GIVEN DATA:
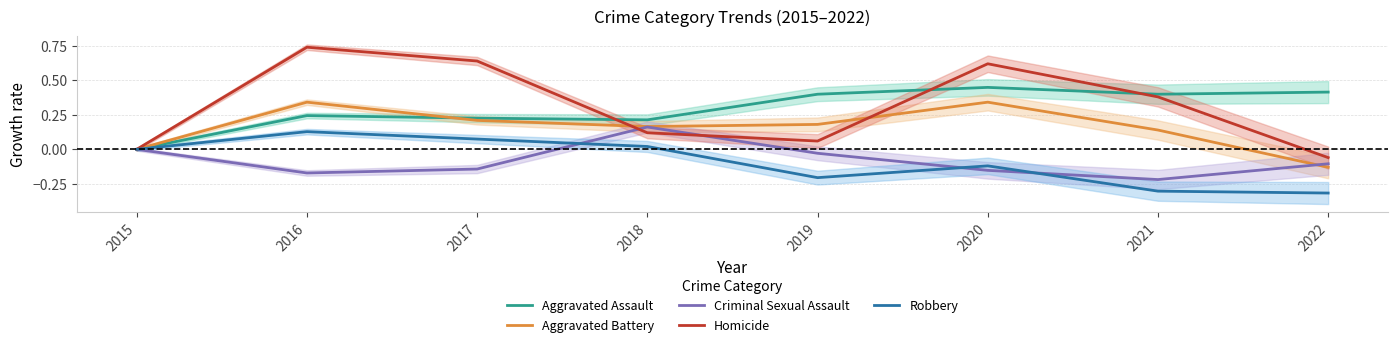

What is the value of the Aggravated Battery point at the 5th from the left?

0.2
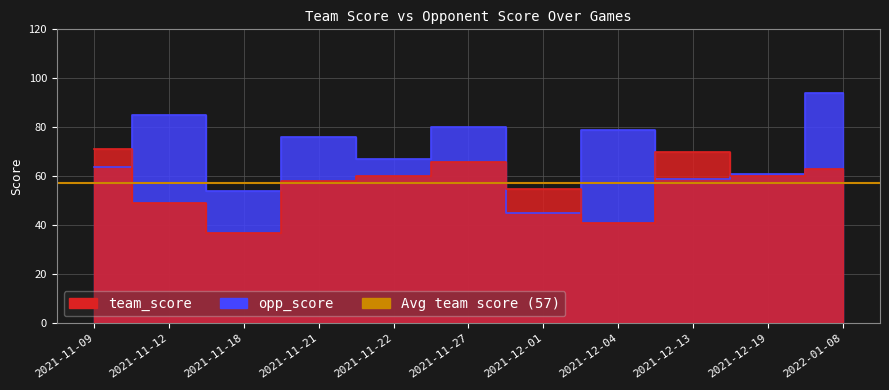

Reading right to left, what are all the values shown in this chart?

team_score: 2022-01-08=63	2021-12-19=60	2021-12-13=70	2021-12-04=41	2021-12-01=55	2021-11-27=66	2021-11-22=60	2021-11-21=58	2021-11-18=37	2021-11-12=49	2021-11-09=71
opp_score: 2022-01-08=94	2021-12-19=61	2021-12-13=59	2021-12-04=79	2021-12-01=45	2021-11-27=80	2021-11-22=67	2021-11-21=76	2021-11-18=54	2021-11-12=85	2021-11-09=64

PROBLEM STATEMENT: Rewrite the entries above as a JSON list of strings with one string per line. Omit blank lines and leave out the pictures.

REPLY TO THE TASK:
[
  "What is the value of the Aggravated Battery point at the 5th from the left?",
  "0.2",
  "Reading right to left, what are all the values shown in this chart?",
  "team_score: 2022-01-08=63\t2021-12-19=60\t2021-12-13=70\t2021-12-04=41\t2021-12-01=55\t2021-11-27=66\t2021-11-22=60\t2021-11-21=58\t2021-11-18=37\t2021-11-12=49\t2021-11-09=71",
  "opp_score: 2022-01-08=94\t2021-12-19=61\t2021-12-13=59\t2021-12-04=79\t2021-12-01=45\t2021-11-27=80\t2021-11-22=67\t2021-11-21=76\t2021-11-18=54\t2021-11-12=85\t2021-11-09=64"
]